Department of Justice seal U.S. Department of Justice

Debra Wong Yang
United States Attorney
Central District of California

United States Courthouse
312 North Spring Street
Los Angeles, California 90012

July 26, 2005
For Information, Contact Public Affairs
Thom Mrozek (213) 894-6947


Los Angeles, CA - A San Pedro man who financed his law school education with proceeds from a credit card fraud scheme has been sentenced to five years in federal prison. A co-defendant who pleaded guilty in relation to the $1.2 million scheme was also sentenced to 60 months in prison.

Christian Ehlers, 30, who is an attorney, and Mark Sandoro, 43, of Rancho Palos Verdes, were sentenced Monday afternoon by United States District Judge J. Spencer Letts. In addition to the prison terms, Judge Letts ordered the defendants to pay $1,187,942 in restitution.

Ehlers was convicted at trial in December of conspiracy, eight counts of use of false names in a scheme to defraud, 11 counts of unauthorized use of access devices (credit cards) and one count of wire fraud.
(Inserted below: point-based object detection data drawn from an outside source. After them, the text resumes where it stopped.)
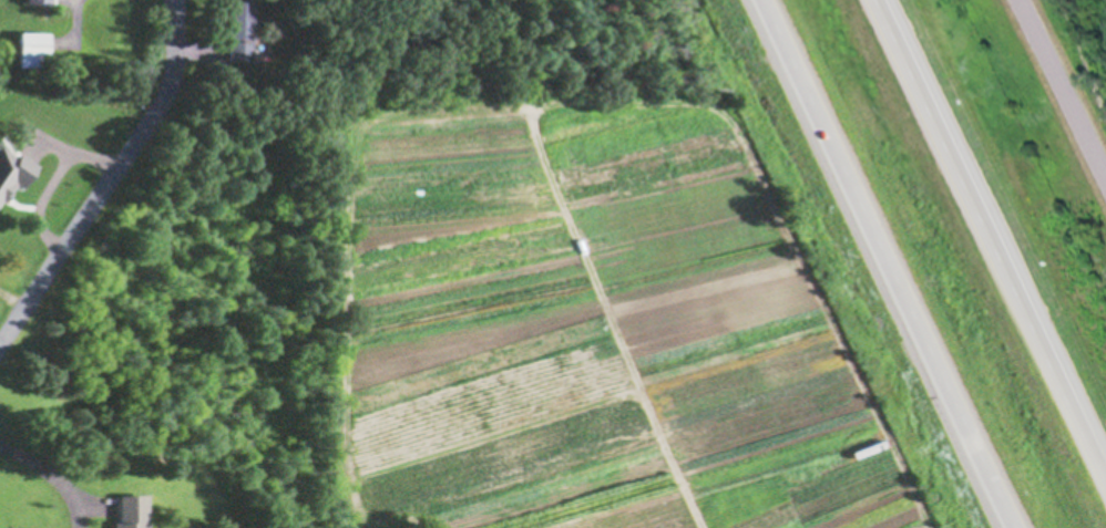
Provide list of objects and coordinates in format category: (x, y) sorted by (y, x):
building: (41, 2)
building: (241, 29)
building: (33, 47)
road: (1063, 90)
crop: (1093, 99)
road: (109, 178)
road: (992, 238)
road: (884, 264)
building: (131, 511)

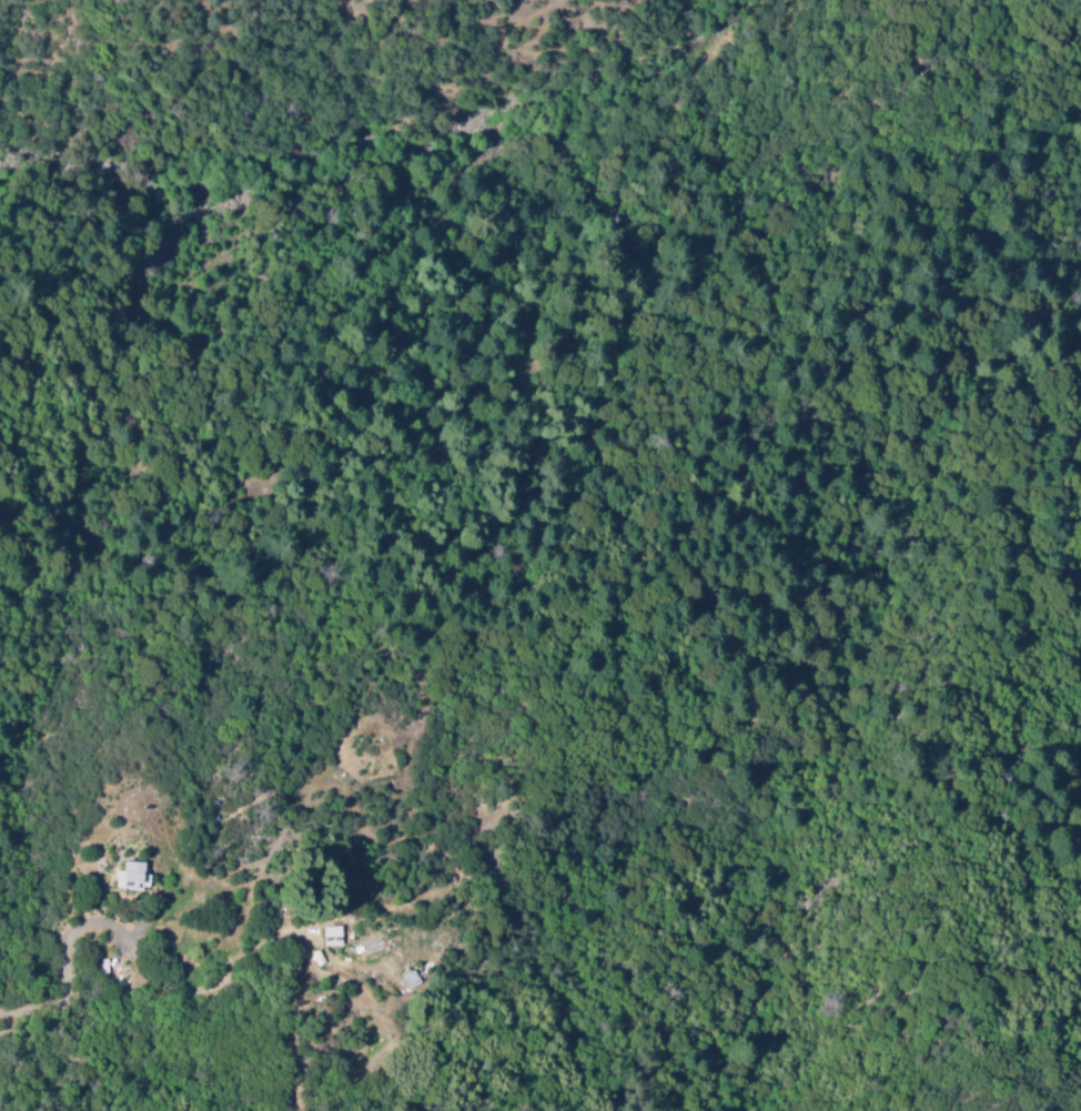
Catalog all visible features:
road: (853, 667)
building: (130, 878)
building: (331, 938)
The federal jury that convicted Ehlers heard two weeks of testimony and deliberated for approximately 2 1/2 hours.

Sandoro pleaded guilty in March 2004 to 22 felony counts related to the fraud scheme.

A third defendant in the case - Alex Mascola, 31, of San Pedro, was scheduled to go to trial with Ehlers, but he pleaded guilty on the eve of trial to two counts of misuse of a Social Security Number. Judge Letts yesterday sentenced Mascola to two years of probation and ordered him to pay $14,000 in restitution.

Sandoro, Ehlers and Mascola, using their true names and in some instances assumed names, rented Post Office boxes in Lomita, Rancho Palos Verdes, San Pedro and Torrance. The men listed various assumed names as persons authorized to receive mail at the Postal facilities, and then they used various names to apply for and obtain credit cards.

The men applied for the credit cards using false SSNs, and they used the rented Post Office boxes as their mailing addresses. After receiving the fraudulently obtained credit cards, Sandoro, Ehlers and Mascola charged hundreds of thousands of dollars worth of goods and services. The men also used the fraudulently obtained credit cards to obtain cash, which they used for a variety of purposes, including making minimum payments to the card-issuing companies so that they could continue to charge to the credit cards.

To further their scheme, Sandoro, Ehlers and Mascola applied for and obtained "point of purchase" terminals from financial institutions. These terminals are used by merchants to obtain approval of charges to credit cards at the time customers purchase items or services, and to obtain payment for such charges from card-issuing companies. The men purported to obtain the terminals on behalf of companies with which they maintained a relationship or which they had created for purposes of executing the fraud. The men used the terminals to process charges made to credit cards they had fraudulently obtained, and to cause the card issuing companies to make payments to them for fraudulently incurred charges. This type of fraud is called a "bust-out" scheme.

Sandoro, Ehlers and Mascola used the cash they fraudulently obtained to rent a home in Rancho Palos Verdes, to operate various businesses, and to purchase automobiles, motorcycles, and other personal items. The evidence presented at trial showed that Ehlers used some of the money to pay tuition at the Loyola Law School, to pay for liposuction and to purchase luxury automobiles.

This case was investigated by the United States Secret Service and the Office of the Inspector General for the Social Security Administration.